In Martins’ photographs, the built environment takes on an uncanny quality. For example, in his A Metaphysical Survey of British Dwellings and Dwarf Exoplanets (Blueprint 296), a Potemkin village complete with British high street signs and built as a police training facility, becomes a dark dreamscape under a black sky. His 2009 series, This Is Not A House (at the New Art Gallery, Walsall, until 24 December) catalogues abandonment after the American property crash. In The Time Machine, as in previous projects, there is a sort of super-reality derived from Martins’ long exposure and lighting techniques, and the inference of an unseen human presence.

The Time Machine could refer to the absence of clues such as humans to date the pictures, or the periods when the facilities were built and their own futuristic aspirations. Under dictator António de Oliveira Salazar’s Estado Novo (New State) regime, hydro-electric was to power a vast industrialisation of Portugal, but even after his successor, Marcelo Caetano, was swept from power in the 1974  Carnation Revolution, the newly democratic country continued to invest in the renewable resource. Nowadays, local environmental grounds prevent plans for new
dams. Martins says: ‘The reason I photographed newer dams and power stations was to experience the difference between different projects,’ as well as ‘referring… to the failure of [Portugal’s] modernist project as a whole’.

The New State’s project may have failed, but the power stations still operate, upgraded examples of functional efficiency. Its obscure architects’ and engineers’ forms followed function, but were not immune to illusion or allusion. Take the Miranda do Douro power station, built 1957-61. Martins’s shot of the machine hall shows walls of brick, actually a purely superficial surface covering the whole plant, and delicate curving supports reaching to a blue-painted barrel ceiling evoking sky or water. The equivalent but vaster space at Fratel (built 1973) cuts curves in graceful brutalist structural concrete. Unlike Salazar’s strange heroic Lisbon monuments, Martins sees the hydro-electric architecture as ‘more European and progressive’. Elsewhere, designers like Pier Luigi Nervi in Milan were happy to engineer aesthetics into concrete. Martins feels the New State designs show ‘a willingness to mark and celebrate’ the ‘heroic political will’ of the era, bewitched with technology.

Control rooms date these places. At Lindoso, designed in the Sixties, a great grey bank of manual controls sits heavily before a yellow wall of gauges, as if in a sci-fi B-movie. Travel forward in time to when the biggest Portuguese dam at Alto Lindoso was completed in 1993, and big boxy computer monitors and chunky keyboards seem to reflect the retro-futurist early digital period. What’s missing, of course, is the boffins to man this kit. Some facilities were designed for hundreds of staff, but are now run by half a dozen. ‘What can now be considered false expectations,’ says Martins, ‘stem from projects  conceived when man and machine formed part of the same future’, but then machine control was automated, and the images are ‘a testimony of the link that has been broken’.

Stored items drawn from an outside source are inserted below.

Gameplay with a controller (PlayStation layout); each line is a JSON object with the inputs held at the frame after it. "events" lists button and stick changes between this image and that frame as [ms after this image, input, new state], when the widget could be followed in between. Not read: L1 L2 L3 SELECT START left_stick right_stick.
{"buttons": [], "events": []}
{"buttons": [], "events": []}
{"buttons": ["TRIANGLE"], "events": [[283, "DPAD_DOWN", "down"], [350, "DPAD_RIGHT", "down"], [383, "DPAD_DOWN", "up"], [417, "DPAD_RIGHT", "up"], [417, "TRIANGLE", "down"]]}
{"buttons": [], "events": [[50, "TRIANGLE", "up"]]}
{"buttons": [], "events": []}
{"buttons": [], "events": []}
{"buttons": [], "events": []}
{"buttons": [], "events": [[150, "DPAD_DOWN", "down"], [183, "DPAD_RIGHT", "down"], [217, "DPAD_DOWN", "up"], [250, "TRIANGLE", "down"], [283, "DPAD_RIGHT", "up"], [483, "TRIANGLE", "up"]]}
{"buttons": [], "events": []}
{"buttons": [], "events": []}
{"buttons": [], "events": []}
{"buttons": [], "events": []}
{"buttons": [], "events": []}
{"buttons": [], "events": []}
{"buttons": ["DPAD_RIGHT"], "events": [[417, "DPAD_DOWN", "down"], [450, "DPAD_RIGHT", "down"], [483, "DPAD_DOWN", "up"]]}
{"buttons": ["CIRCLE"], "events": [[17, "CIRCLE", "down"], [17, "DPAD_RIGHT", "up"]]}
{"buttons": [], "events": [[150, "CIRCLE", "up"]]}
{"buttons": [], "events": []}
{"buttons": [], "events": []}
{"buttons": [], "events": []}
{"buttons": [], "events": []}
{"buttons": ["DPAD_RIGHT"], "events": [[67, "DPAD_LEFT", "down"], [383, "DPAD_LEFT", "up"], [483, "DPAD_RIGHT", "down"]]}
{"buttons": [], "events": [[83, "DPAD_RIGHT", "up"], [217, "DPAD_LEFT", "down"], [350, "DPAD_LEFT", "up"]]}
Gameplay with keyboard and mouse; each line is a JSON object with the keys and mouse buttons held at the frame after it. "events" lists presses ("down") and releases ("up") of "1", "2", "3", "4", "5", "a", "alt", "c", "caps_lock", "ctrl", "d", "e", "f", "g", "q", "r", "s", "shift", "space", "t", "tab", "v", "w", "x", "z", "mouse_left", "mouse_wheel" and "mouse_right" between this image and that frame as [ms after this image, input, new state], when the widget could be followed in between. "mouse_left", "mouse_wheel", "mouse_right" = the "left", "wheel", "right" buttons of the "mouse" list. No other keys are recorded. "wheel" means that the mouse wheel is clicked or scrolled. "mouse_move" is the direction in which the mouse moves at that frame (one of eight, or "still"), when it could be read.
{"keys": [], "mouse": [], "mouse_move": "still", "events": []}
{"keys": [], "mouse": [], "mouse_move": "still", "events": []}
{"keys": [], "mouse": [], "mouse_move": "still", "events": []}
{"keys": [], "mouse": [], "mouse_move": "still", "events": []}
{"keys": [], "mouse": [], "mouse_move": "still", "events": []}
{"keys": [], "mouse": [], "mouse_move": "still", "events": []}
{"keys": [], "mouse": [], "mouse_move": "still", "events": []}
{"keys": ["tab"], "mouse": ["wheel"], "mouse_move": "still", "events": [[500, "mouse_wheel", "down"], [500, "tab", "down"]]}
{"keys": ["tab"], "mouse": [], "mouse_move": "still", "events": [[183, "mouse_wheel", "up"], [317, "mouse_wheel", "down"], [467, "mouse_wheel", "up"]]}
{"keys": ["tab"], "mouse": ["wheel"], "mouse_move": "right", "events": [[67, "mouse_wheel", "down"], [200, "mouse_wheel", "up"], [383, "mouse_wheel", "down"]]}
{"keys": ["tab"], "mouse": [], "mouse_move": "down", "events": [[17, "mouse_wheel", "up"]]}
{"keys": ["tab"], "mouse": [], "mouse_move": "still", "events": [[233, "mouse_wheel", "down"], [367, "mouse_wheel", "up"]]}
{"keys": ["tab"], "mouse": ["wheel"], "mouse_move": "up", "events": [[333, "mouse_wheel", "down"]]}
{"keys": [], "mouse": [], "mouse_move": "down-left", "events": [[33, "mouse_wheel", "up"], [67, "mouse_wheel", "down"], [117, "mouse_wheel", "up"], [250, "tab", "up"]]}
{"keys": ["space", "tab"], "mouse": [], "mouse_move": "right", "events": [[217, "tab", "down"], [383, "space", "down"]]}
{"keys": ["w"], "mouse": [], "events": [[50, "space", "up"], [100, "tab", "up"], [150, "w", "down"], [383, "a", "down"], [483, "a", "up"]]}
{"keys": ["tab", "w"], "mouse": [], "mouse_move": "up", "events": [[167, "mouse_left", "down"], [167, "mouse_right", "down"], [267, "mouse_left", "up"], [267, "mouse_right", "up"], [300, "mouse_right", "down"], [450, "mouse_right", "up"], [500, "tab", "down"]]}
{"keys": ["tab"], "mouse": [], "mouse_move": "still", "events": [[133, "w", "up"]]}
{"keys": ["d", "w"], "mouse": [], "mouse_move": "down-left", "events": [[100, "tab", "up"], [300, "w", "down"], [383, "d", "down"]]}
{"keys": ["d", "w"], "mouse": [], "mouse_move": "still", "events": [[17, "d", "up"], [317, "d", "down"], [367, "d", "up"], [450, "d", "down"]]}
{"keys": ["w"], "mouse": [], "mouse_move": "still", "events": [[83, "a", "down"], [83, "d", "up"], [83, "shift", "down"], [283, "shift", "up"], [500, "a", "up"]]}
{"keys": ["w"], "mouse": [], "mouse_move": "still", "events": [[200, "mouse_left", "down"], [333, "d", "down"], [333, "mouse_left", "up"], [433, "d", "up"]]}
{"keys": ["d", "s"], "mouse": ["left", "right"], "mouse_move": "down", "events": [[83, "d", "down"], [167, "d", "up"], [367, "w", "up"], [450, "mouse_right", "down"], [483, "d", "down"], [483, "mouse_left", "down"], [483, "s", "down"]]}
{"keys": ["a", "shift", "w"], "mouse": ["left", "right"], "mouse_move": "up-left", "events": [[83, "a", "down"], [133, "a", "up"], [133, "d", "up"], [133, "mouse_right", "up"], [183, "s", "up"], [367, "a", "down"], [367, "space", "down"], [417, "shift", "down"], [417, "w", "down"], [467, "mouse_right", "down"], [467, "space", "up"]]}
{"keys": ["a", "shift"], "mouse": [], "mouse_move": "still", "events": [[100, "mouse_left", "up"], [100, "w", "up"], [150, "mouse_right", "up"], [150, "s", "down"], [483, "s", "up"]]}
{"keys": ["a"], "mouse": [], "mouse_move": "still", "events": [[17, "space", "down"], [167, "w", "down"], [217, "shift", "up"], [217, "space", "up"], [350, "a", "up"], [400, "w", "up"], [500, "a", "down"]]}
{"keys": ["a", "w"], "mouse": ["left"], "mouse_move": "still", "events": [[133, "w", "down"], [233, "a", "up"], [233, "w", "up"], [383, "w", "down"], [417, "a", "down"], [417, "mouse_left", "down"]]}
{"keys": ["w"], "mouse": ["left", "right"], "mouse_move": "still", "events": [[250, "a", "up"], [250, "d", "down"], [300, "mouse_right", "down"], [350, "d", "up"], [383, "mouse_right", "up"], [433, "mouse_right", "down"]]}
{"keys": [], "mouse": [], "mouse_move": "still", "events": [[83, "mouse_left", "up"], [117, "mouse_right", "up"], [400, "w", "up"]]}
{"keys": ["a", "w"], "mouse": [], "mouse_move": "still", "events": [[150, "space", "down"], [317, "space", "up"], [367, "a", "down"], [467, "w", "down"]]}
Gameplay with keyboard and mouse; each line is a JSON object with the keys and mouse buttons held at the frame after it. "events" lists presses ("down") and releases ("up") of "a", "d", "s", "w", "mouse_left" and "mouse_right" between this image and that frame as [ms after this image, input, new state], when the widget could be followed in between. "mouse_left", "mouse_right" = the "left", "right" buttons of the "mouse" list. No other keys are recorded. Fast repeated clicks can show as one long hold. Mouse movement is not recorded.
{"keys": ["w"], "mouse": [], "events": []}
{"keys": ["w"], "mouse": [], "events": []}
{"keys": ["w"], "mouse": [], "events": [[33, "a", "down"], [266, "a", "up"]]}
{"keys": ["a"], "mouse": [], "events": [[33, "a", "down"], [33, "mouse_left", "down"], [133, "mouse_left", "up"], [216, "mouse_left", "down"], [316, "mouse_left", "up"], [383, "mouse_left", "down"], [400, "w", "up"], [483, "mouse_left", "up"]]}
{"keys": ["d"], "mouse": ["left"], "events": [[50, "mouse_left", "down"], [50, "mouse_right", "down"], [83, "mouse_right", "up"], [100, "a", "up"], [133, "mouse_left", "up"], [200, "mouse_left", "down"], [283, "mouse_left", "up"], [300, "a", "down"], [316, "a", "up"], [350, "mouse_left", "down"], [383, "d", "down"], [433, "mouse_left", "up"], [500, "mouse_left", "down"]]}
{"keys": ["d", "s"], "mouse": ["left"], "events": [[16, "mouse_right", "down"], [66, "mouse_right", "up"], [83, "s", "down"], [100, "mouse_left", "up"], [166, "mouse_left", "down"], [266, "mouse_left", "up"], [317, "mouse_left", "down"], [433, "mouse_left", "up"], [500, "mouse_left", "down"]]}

Despite Martins’ trademark lack of humans, he is fascinated by traces of the human touch: a pot plant at Miranda, a rumpled carpet at Alto Rabagão that seems to be lapping like the sea at an empty chair. Look closely into Fratel’s machine room and you’ll find a suspended nativity scene in neon, almost lost in the vast cavern.

The Time Machine is more than industrial photography that scrupulously documents structures, like the Bernd and Hilla Becher pictures of water towers. It is also an exercise in what Martins calls ‘suspended time’, and it explores ambiguities about built space. His straight-down view of the Pocinho unloading dock, for example, abstracts it into a flat, oblong motif.

There are many things in these images: a nostagia for retro-future, a reverence for technology, a play with scale, and not least a disquieting, mysterious emptiness. The only exterior shot is of a water intake tower at Caldeirão, shot on a foggy morning. A natural optical illusion suggests its shaft contains a field of rocks: another mystery in a mesmerising collection that warrants tranquil contemplation.

Simultaneous exhibitions of The Time Machine run at the Wapping Project, London SE1 and the Museu da Electricidade, Lisbon, until 5 November.